Voor de periode 2005 tot en met 2009 (het tweede investeringstijdvak stedelijke vernieuwing, hierna: ISV-2), is budget beschikbaar op basis van een aangepaste verdeelsleutel. Die aanpassingen betroffen vooral actualiseringen vanwege nieuwe behoefteramingen of vanwege de beschikbaarheid van betere indicatoren of recentere data, maar ook de toevoeging aan het ISV van een budget van de begroting van het Ministerie van Onderwijs, Cultuur en Wetenschap (OCW) voor een cultuurimpuls, het uit het ISV lichten van de middelen van het Ministerie van Economische Zaken (EZ) voor fysieke stadseconomie, en de toevoeging aan het ISV van een budget van de begroting van het Ministerie van Landbouw, Natuur en Voedselkwaliteit (LNV) voor binnenstedelijk grootschalig groen.

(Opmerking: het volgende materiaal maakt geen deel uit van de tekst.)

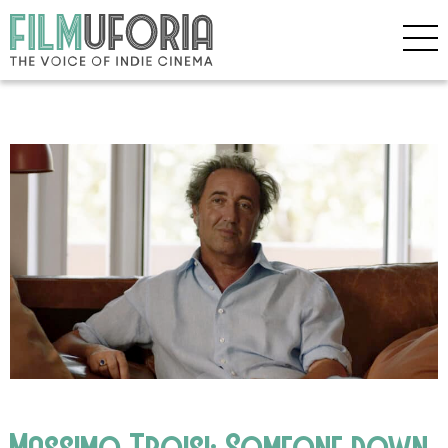
Massimo Troisi: Someone down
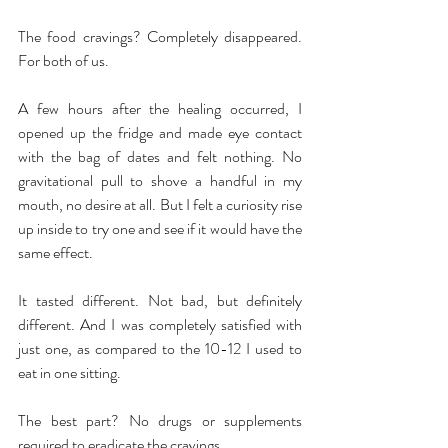
The food cravings? Completely disappeared. 
For both of us.
A few hours after the healing occurred, I 
opened up the fridge and made eye contact 
with the bag of dates and felt nothing. No 
gravitational pull to shove a handful in my 
mouth, no desire at all. But I felt a curiosity rise 
up inside to try one and see if it would have the 
same effect.
It tasted different. Not bad, but definitely 
different. And I was completely satisfied with 
just one, as compared to the 10-12 I used to 
eat in one sitting.
The best part? No drugs or supplements 
required to eradicate the cravings.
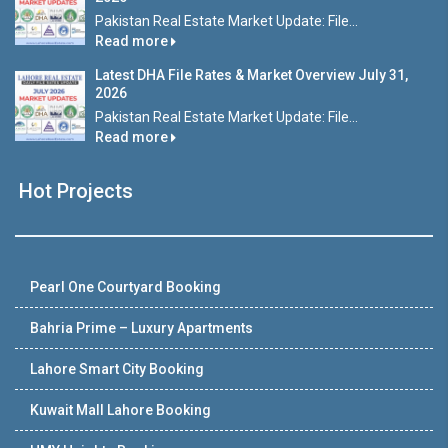
Pakistan Real Estate Market Update: File...
Read more
Latest DHA File Rates & Market Overview July 31,
2026
Pakistan Real Estate Market Update: File...
Read more
Hot Projects
Pearl One Courtyard Booking
Bahria Prime – Luxury Apartments
Lahore Smart City Booking
Kuwait Mall Lahore Booking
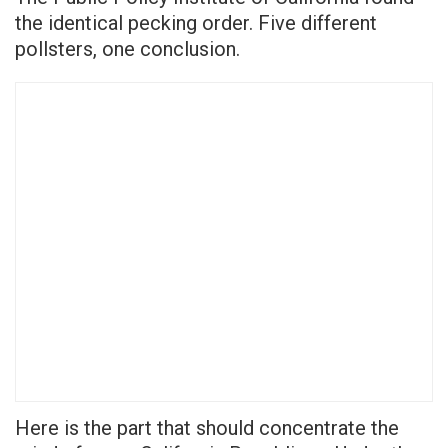
the identical pecking order. Five different
pollsters, one conclusion.
Here is the part that should concentrate the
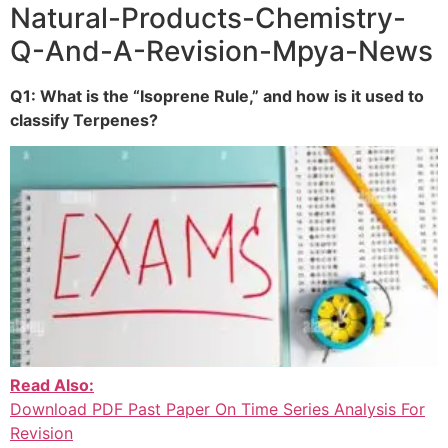
Natural-Products-Chemistry-
Q-And-A-Revision-Mpya-News
Q1: What is the “Isoprene Rule,” and how is it used to
classify Terpenes?
Read Also:
Download PDF Past Paper On Time Series Analysis For
Revision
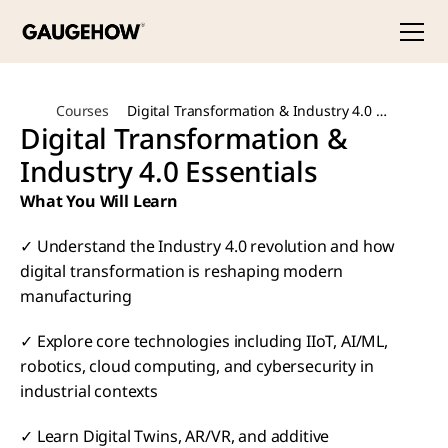
Courses
Digital Transformation & Industry 4.0 
Digital Transformation & 
Essentials
Industry 4.0 Essentials
What You Will Learn
✓ Understand the Industry 4.0 revolution and how 
digital transformation is reshaping modern 
manufacturing
✓ Explore core technologies including IIoT, AI/ML, 
robotics, cloud computing, and cybersecurity in 
industrial contexts
✓ Learn Digital Twins, AR/VR, and additive 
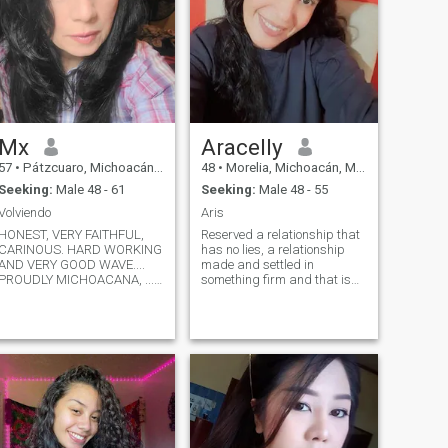
Mx
Aracelly
57
•
Pátzcuaro, Michoacán, Mexico
48
•
Morelia, Michoacán, Mexico
Seeking:
Male 48 - 61
Seeking:
Male 48 - 55
Volviendo
Aris
HONEST, VERY FAITHFUL,
Reserved a relationship that
CARINOUS. HARD WORKING
has no lies, a relationship
AND VERY GOOD WAVE....
made and settled in
PROUDLY MICHOACANA, .....I
something firm and that is
LIKE TO RESPECT TO BE
really something serious that
RESPECTED AS WELL....
to play our time already
AHHH AND I DON'T LIKE
passed the age of
LYING... WELL, SOMETIMES
princesses and princes
JUST IN MY AGE
already passed, if you have
HAJAJAJA,,,...The good girls,
no photo better do not send
Go to Heaven and the Bad
me message because I will
Girls Go to where they want....
not answer we are already
BUT I AM A GOOD
adults and that of walking
GIRL..HEHE......AHHH AND IF
hiding no longer we are few
YOU ARE LOOKING FOR A
who like honesty.... ..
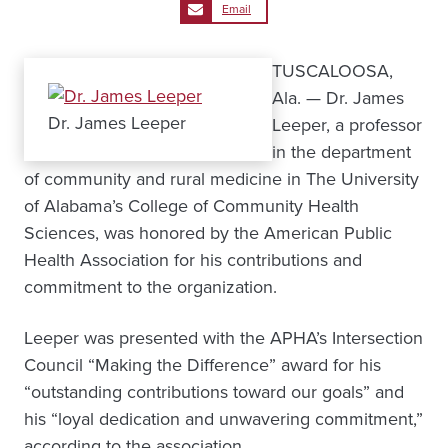
Email
TUSCALOOSA,
Ala. — Dr. James
Dr. James Leeper
Leeper, a professor
in the department
of community and rural medicine in The University
of Alabama’s College of Community Health
Sciences, was honored by the American Public
Health Association for his contributions and
commitment to the organization.
Leeper was presented with the APHA’s Intersection
Council “Making the Difference” award for his
“outstanding contributions toward our goals” and
his “loyal dedication and unwavering commitment,”
according to the association.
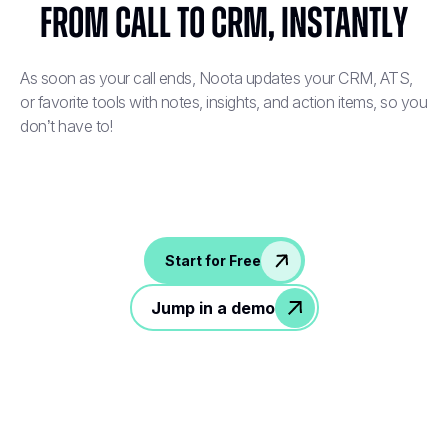
From Call to CRM, Instantly
As soon as your call ends, Noota updates your CRM, ATS,
or favorite tools with notes, insights, and action items, so you
don’t have to!
Start for Free
Jump in a demo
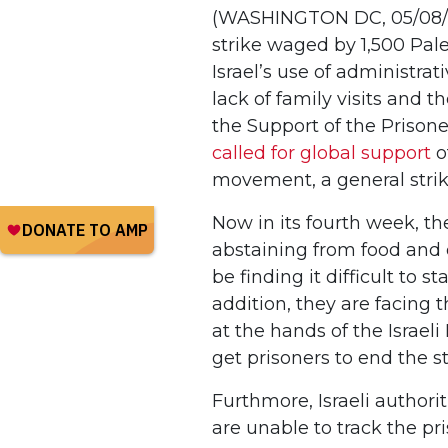
(WASHINGTON DC, 05/08/2
strike waged by 1,500 Pale
Israel’s use of administrat
lack of family visits and t
the Support of the Prisone
called for global support
o
movement, a general strik
Now in its fourth week, th
abstaining from food and d
be finding it difficult to 
addition, they are facing 
at the hands of the Israel
get prisoners to end the s
Furthmore, Israeli author
are unable to track the pr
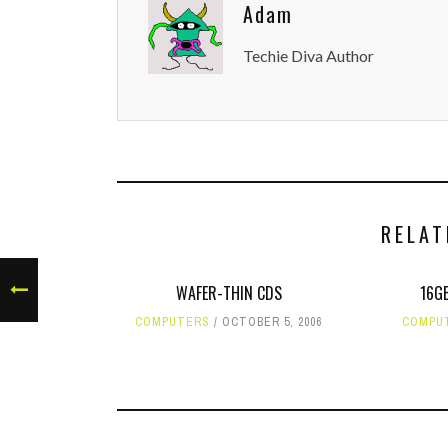
Adam
Techie Diva Author
RELAT
WAFER-THIN CDS
16GB
COMPUTERS
OCTOBER 5, 2006
COMPU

Ook voor de komende (derde) investeringsperiode, die loopt van 2010 tot en met 2014 (hierna: ISV-3), wordt het budget beschikbaar gesteld op basis van een aangepaste verdeelsleutel. Het onderhavige besluit betreft die aanpassing. In paragraaf 1.3 van deze nota van toelichting wordt op die aanpassingen nader ingegaan.

Naar verwachting wordt 1 januari 2011 het ISV gedecentraliseeerd. In dat kader zal de Wsv worden ingetrokken. De in dit besluit gepresenteerde verdeelsystematiek blijft voor de periode 2010 tot en met 2014 van kracht. De uitbetaling van de aldus berekende middelen zal dan echter niet meer op basis van de Wsv plaatsvinden maar op basis van de Financiële-verhoudingswet. De beleidsafspraken met de ontvangers zullen op hoofdlijnen worden gemaakt.

Het ISV was gedurende het eerste investeringstijdvak in procedureel opzicht afgestemd met het Grotestedenbeleid (hierna: GSB), dat inmiddels 31 gemeenten betreft (hierna: de G-31). Sedert de aanvang van ISV-2 maakt het ISV onderdeel uit van het GSB en vormt met de brede doeluitkering fysiek een van de drie pijlers van het GSB. Momenteel vindt een evaluatie plaats over de wijze waarop het grote stedenbeleid wordt voortgezet. Voorts is in juni 2008 het advies van de commissie d’Hondt uitgekomen. Die commissie adviseert het ISV te decentraliseren. Het kabinet moet hierover nog een standpunt innemen. In het najaar van 2008 zal de Tweede Kamer nader worden geïnformeerd.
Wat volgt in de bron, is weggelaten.